Globalização em terra plana
Coluna semanal do analista Márcio de Freitas comenta os temas mais debatidos entre os poderes em Brasília
Mariana Martucci
Publicado em 23 de setembro de 2020 às 16h40.
Última atualização em 23 de setembro de 2020 às 16h53.
As Nações Unidas começaram a nascer ainda durante a Segunda Guerra Mundial. Formulada para frear os ímpetos belicosos de alguns países, criar mecanismos de contenção a confrontos e estabelecer instâncias de negociação para evitar novas guerras generalizadas. Mesmo com pequenas derrotas em batalhas significativas, a ONU tem vencido a luta pela paz há 75 anos.
O papel dessa reunião de nações em Nova York é justamente esse. Falar a esse público tem de ser entendido como uma busca pelo consenso mínimo, apesar de tantas diferenças étnicas, regionais, religiosas, culturais e econômicas. É uma babel que se entende pelo instinto de sobrevivência da raça humana.

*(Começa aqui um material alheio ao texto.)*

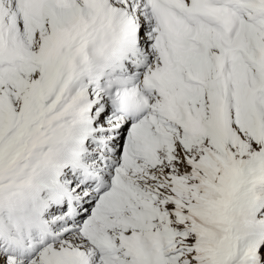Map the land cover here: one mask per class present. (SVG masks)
Segmentation results:
<instances>
[{"label": "snow or ice", "instance_id": "6c2138e0", "mask_svg": "<svg viewBox=\"0 0 264 264\" xmlns=\"http://www.w3.org/2000/svg\"><path fill=\"white\" fill-rule=\"evenodd\" d=\"M0 264H264V0H0Z\"/></svg>", "mask_w": 264, "mask_h": 264}]
</instances>
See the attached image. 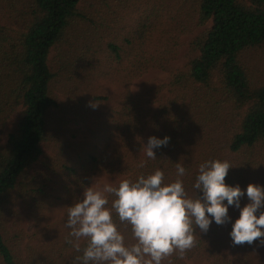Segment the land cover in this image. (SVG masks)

Um dos pais da ONU foi Winston Churchill, que liderou o governo britânico no enfrentamento do terrorismo estatal de Adolf Hitler. Ao lutar para sobreviver, proteger sua ilha e seu povo, Churchill se uniu ao presidente dos Estados Unidos Franklin D. Roosevelt e ao soviético Josef Stalin, a quem chamava de urso. Teve de suportar também Charles De Gaulle, o irascível líder mobilizador do que restava de resistência francesa.
Essas uniões momentâneas geraram boas tiradas por parte do primeiro-ministro inglês. “Se Hitler invadisse o inferno, eu faria alguma menção favorável ao diabo na Câmara dos Comuns”, disse certa vez. Se falava de seu abraço ao urso comunista, não se pode ter certeza.

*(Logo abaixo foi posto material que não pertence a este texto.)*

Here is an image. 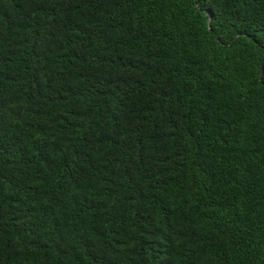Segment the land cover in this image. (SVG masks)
I'll return each mask as SVG.
<instances>
[{
    "label": "trees",
    "instance_id": "1",
    "mask_svg": "<svg viewBox=\"0 0 264 264\" xmlns=\"http://www.w3.org/2000/svg\"><path fill=\"white\" fill-rule=\"evenodd\" d=\"M0 264H264V0H0Z\"/></svg>",
    "mask_w": 264,
    "mask_h": 264
}]
</instances>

Ao perder a paciência com o inflexível De Gaulle, mandou essa: "Ouça! Eu sou líder de uma nação forte e invicta. E, no entanto, todas as manhãs, quando acordo, meu primeiro pensamento é como poderei agradar ao presidente Roosevelt e meu segundo pensamento é como poderei cativar o marechal Stalin. Sua situação é muito diferente. Por que, então, seu primeiro pensamento ao acordar é como desafiar britânicos e americanos?” Não adiantou muito, pois o francês sempre foi um prato intragável para o inglês.
O pragmatismo permite conseguir aliados para os bons momentos e para superar a luta pela sobrevivência nas crises. É uma lição que não se notou no discurso de Donald Trump, o presidente dos Estados Unidos. Talvez a gênese seja o próprio isolacionismo dos Estados Unidos, surgido de 13 colônias autogeridas e, em certo sentido, abandonadas à sua própria sorte na fundação do país.
Trump falou na tribuna mundial da ONU para um público votante em 3 de novembro nas eleições presidenciais. São moradores de pequenas cidades e condados, onde há uma maioria de brancos de classe média, mas cujos empregos migraram para outros países e as oportunidades de futuro não são claras como foram no passado. Ao perderem perspectiva, primeiro culparam o Nafta, tratado com o Canadá e o México.
Hoje miram a China, onde o crescimento econômico robusto dos últimos anos criou uma classe média maior que toda população americana. O país se isola e renega as regras limitadoras de atividades industriais poluentes ou busca barrar o livre comércio que já fez dos Estados Unidos o líder mundial no desenvolvimento econômico. Daí Trump bater na China, com acusação de espalhar o coronavírus pelo mundo. Fechou-se ao mundo para tentar ficar na Casa Branca e terraplanou a globalização.
O líder Xi Jinping fez caminho inverso. Pregou a paz. Quase parecia um democrata a apoiar os protestos em Hong Kong. Defendeu a colaboração para superar o Sars-CoV-2, prometeu ajuda financeira para superar a pobreza em outros países, propôs a colaboração entre povos, emulou o intercâmbio mundial no comércio. Xi abriu as portas da China ao mundo com boa vontade para realizar negócios e efetivar parcerias, enquanto concentra cada vez mais poder em suas próprias mãos.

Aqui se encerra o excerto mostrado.